The practical matter of how to be happier, healthier and able to assist others is the focus of Buddhism as philosophy.
Buddhist philosophy teaches that we can all recognise the suffering, acknowledge it, let go of identifying with it, experience a release from suffering, but it takes practice and effort.

Some of us are perhaps more reactive than others, or are better able to hide it, suppress it or let it arise and pass without too much bother.  We all know people who never seem to get flustered or who bear more pain than we think we can.  I suspect we all have areas where we are more or less reactive, so our triggers are different.  It doesn’t help in any way to compare ourselves positively or negatively to others, only perhaps to learn something or see something we’d like to emulate.  Ironically, perhaps, spending too much time agonising over your own flaws of character could be as much a reactivity problem as anything else.  I can be very impatient with myself because the bar is set very high.  I put it there myself so I know how high it is.  It is ridiculously high, to the point where I sometimes take myself to task and suggest that it’s a form of arrogance to even imagine that I could reach a bar so high.  I expect a lot of myself in terms of productivity and ability and because I am not Leonardo Da Vinci I consider myself a failure.  Intellectually I know this is ridiculous and yet this thought continues to hover in the back of my mind, influencing my self-talk.  Addressing this version of reactivity is a lifelong practice.  Being aware of it is part of the cure but there may never be a full cure to the human condition.
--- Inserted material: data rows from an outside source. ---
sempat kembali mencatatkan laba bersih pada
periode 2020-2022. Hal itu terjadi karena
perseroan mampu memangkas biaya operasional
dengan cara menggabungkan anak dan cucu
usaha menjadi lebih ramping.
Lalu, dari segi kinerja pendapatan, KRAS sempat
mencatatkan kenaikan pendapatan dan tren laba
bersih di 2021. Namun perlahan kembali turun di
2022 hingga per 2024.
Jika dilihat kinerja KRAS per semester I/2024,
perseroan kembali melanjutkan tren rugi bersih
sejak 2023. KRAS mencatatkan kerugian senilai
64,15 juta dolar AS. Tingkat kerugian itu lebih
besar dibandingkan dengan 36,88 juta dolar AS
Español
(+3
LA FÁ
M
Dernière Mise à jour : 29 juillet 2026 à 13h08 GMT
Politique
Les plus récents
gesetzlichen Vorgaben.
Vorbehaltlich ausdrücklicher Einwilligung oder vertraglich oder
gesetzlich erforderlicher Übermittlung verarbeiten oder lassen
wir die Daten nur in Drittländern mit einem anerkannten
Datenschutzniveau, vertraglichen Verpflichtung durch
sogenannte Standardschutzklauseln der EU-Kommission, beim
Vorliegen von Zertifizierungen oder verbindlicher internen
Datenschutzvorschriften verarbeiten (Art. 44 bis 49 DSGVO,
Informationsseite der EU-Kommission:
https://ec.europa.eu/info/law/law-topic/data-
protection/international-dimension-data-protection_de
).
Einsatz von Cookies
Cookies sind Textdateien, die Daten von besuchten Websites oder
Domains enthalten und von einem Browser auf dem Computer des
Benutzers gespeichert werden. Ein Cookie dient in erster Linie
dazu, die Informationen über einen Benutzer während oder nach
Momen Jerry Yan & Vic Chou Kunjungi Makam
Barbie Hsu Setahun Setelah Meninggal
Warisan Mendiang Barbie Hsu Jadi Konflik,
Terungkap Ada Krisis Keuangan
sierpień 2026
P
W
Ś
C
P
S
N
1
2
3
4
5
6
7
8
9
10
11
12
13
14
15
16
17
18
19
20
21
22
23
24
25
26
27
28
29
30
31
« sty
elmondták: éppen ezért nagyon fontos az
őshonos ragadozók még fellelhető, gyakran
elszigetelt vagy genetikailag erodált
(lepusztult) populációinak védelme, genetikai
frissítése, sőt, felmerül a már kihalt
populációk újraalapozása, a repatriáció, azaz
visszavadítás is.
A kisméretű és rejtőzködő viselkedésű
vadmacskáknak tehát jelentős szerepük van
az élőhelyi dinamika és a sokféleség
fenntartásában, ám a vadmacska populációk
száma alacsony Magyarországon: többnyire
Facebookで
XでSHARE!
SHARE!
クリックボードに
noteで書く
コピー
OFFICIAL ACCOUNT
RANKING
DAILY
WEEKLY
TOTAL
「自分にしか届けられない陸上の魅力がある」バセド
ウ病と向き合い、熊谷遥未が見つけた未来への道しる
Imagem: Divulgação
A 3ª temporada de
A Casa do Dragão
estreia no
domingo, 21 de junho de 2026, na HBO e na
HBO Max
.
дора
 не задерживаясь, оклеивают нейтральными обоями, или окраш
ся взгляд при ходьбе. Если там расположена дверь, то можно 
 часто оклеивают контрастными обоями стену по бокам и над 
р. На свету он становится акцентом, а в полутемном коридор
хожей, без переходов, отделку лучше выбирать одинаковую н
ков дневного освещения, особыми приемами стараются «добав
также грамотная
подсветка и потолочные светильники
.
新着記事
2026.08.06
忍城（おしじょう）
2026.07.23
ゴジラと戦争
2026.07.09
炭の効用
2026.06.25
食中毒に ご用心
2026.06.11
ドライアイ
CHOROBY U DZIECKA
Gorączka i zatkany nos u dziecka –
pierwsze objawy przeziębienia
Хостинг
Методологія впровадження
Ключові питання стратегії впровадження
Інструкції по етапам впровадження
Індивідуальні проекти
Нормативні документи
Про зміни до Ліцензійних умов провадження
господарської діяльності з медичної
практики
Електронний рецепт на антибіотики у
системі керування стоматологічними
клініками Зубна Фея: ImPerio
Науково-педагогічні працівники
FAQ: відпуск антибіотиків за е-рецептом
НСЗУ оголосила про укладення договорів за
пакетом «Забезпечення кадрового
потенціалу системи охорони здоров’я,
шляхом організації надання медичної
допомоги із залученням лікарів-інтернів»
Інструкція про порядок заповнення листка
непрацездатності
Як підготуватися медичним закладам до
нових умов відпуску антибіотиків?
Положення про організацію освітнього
 I don’t know, and science doesn’t know for certain either, how much of our personality is nature or nurture and how much we can truly change it but some degree of change is probably worth the effort and there is evidence that we can change our beliefs and attitudes which certainly do efect our behaviour.  I would be inclined to say that I know full well what my flaws are, but perhaps a better way to word that and view that is to say I know what triggers strong reactivity in me.  This terminology diffuses the negativity to some degree.  I can be aware of aspects I would like to improve without having to identify them as bad and taking on another reaction, that of guilt or shame.  

 Awareness without negative judgement allows for consideration of how a behaviour or feeling might be limited rather than the very difficult if not impossible goal of eliminating it.  If it were my goal to never react to any stimulus it would be my goal to not be human.  Elimination of reactivity may not be a practical or achievable goal but management of it is.  Being aware of what makes me feel stressed, upset or angry or impatient and figuring out how to be less of that is within the realm of reason. 

Somewhere there is the balance of optimal humanity and Buddhist philosophy attempts to teach how to find it.
When I think of letting go of reactivity I don’t think of it as ridding myself of an emotion or a response, so much as a lessening of grip, my own grip on the feeling and also that feelings grip on me.  The goal is to step back a bit and see more clearly what happened and how I reacted.   With the ability to see oneself clearly can come the understanding of how it is the reaction that causes the suffering.

My personal challenge is to be mindful of how I become frustrated and why.  Knowing this I can take steps towards avoiding frustrating situations that are not productive, or I can begin a process of teaching myself that certain things really do not matter as much as I think they do and become better able to let go of frustration or experience less of it arising in the first place.  This is what it means to be aware of reactivity and to practice letting it go.  Every little bit helps, which makes it a journey or a path more than a destination.  There may not be a place to arrive at, but there is definitely a path that can take you to good places.


Notes

* My understanding of Buddhist philosophy and Buddhist religion comes from years of reading and a much longer bibliography than I will list here.  Buddhism as a religion is much easier to find writing on while the philosophy is more difficult, having been obscured by dogma over the centuries.  My best understanding of the philosophy comes from reading Stephen Batchelor, most recently his book After Buddhism, published by Yale University Press.